Die Geschichte beginnt mit einem Traum, der nachgestellt werden muss, um eine berühmte Persönlichkeit für eine Hausaufgabe zu beschwören.

Danach entfaltet sich eine Verschwörungsstory, deren Erklärungen am Schluss für mich nur teilweise nachvollziehbar sind.

Insgesamt schränkt das Spiel etwas ein. Nur die nötigsten Orte sind implementiert. Ergänzend wäre es schön, einen Unterricht besuchen zu können oder die Bibliothek oder einfach nur die Mensa mit einem Gesprächspartner für die Mittagspause – das würde die Atmosphäre noch verstärken und dem Spieler auch abseits vom eigentlichen Lösungsweg Möglichkeiten der Erkundung bieten.

Ein Phänomen an dem Spiel ist, dass es trotz wenig Text eine gute Atmosphäre erzeugt – das hat mich beeindruckt. Der schnelle Ortswechsel läßt keine Langeweile aufkommen.

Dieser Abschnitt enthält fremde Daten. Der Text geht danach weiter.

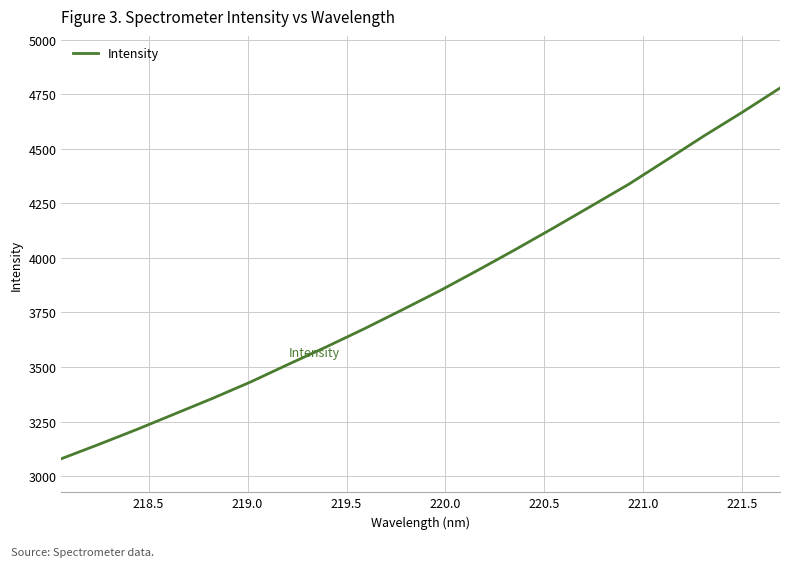

What is the average value?

3852.6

Einige kleinere Bugs trüben das Spielerlebnis etwas, z.B. das Nebenzimmer im Haus des Vaters, eine Sackgasse bei der Lostrommel, insgesamt aber nichts weltbewegendes.

Der Parser ist bis auf wenige Ausnahmen gut gemacht. Ich kann viele Eingaben, die das Spiel vorgibt, direkt verwenden.

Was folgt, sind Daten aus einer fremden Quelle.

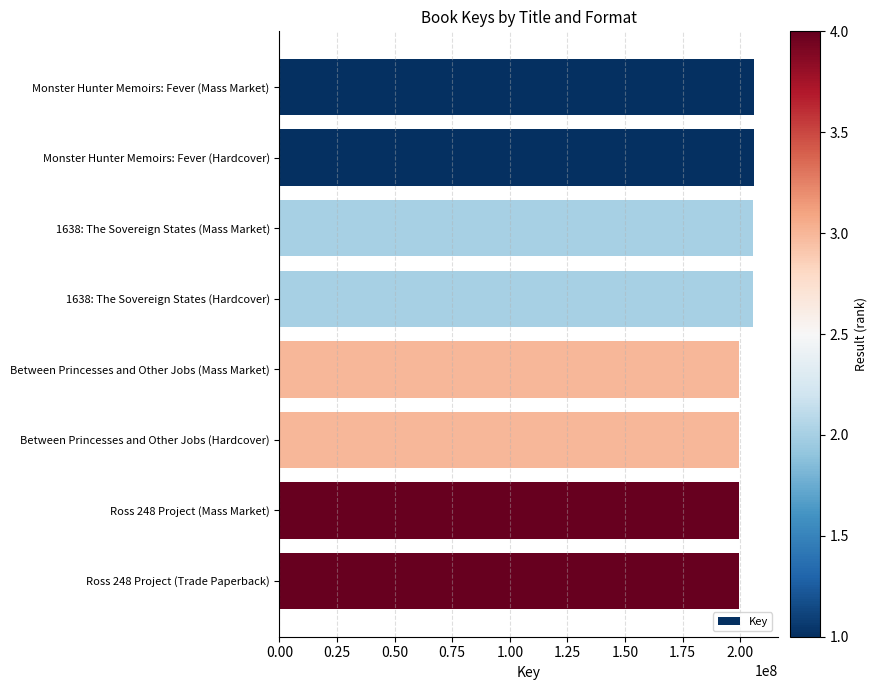

What is the minimum value shown in the chart?

199504298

Summa summarum bleibt ein Spiel mit gut getroffener Atmosphäre, zwar manchmal etwas kurz angebunden, aber trotzdem ansprechend geschrieben – mehr davon!

Mondbasis Palindrom

Mondbasis Palindrom, von Christian Blümke.

Ich finde mich nach kurzer Einleitung auf einer Mondbasis wieder. Dort werde ich als Wachmann allein gelassen, ohne ausreichende Sauerstoffversorgung. Es gilt, schnell herauszufinden, woran der Sauerstoffmangel liegt.

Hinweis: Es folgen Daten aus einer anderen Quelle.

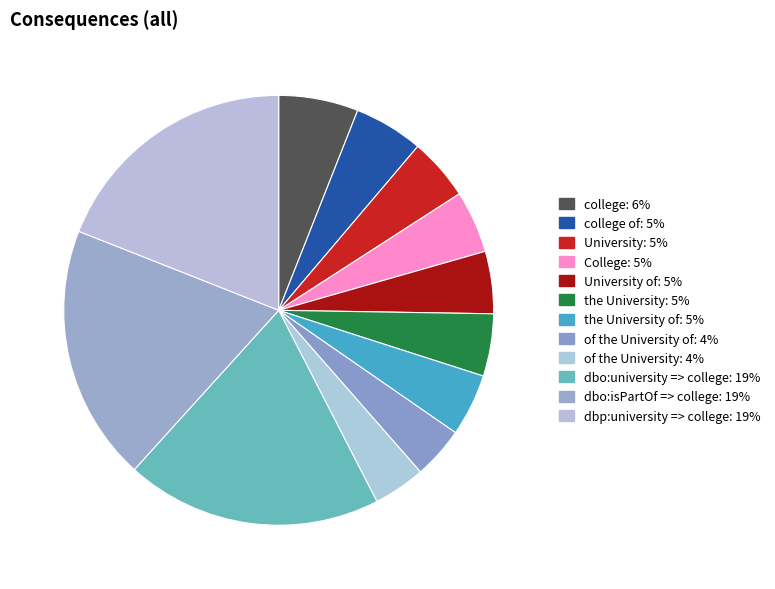

What is the smallest slice in the pie chart?

of the University of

Der sprachgesteuerte Computer in der Station wäre ein guter Anknüpfungspunkt gewesen. Vielleicht ist er ein sensibler komplett verrückter Computer, mit dem ich erst lange psychologische Gespräche führen muß, um ihn zu überzeugen. Spontan fällt mir dazu auch die Bombe in „Dark Star“ ein … das wäre herrlich verrückter Lesestoff gewesen.

Stattdessen bleibt nur das Rätseln um ein Passwort und ein Kasten im Lüftungsschacht – und das Gefühl, irgendwie nur den Anfang einer Geschichte gespielt zu haben, wo der Hauptteil fehlt.

Nichtsdestotrotz: Mondbasis Palindrom II ist ein kurzes Spiel, gut implementiert, handwerklich sauber gemacht und wer Rätsel mag, ist hier gut aufgehoben.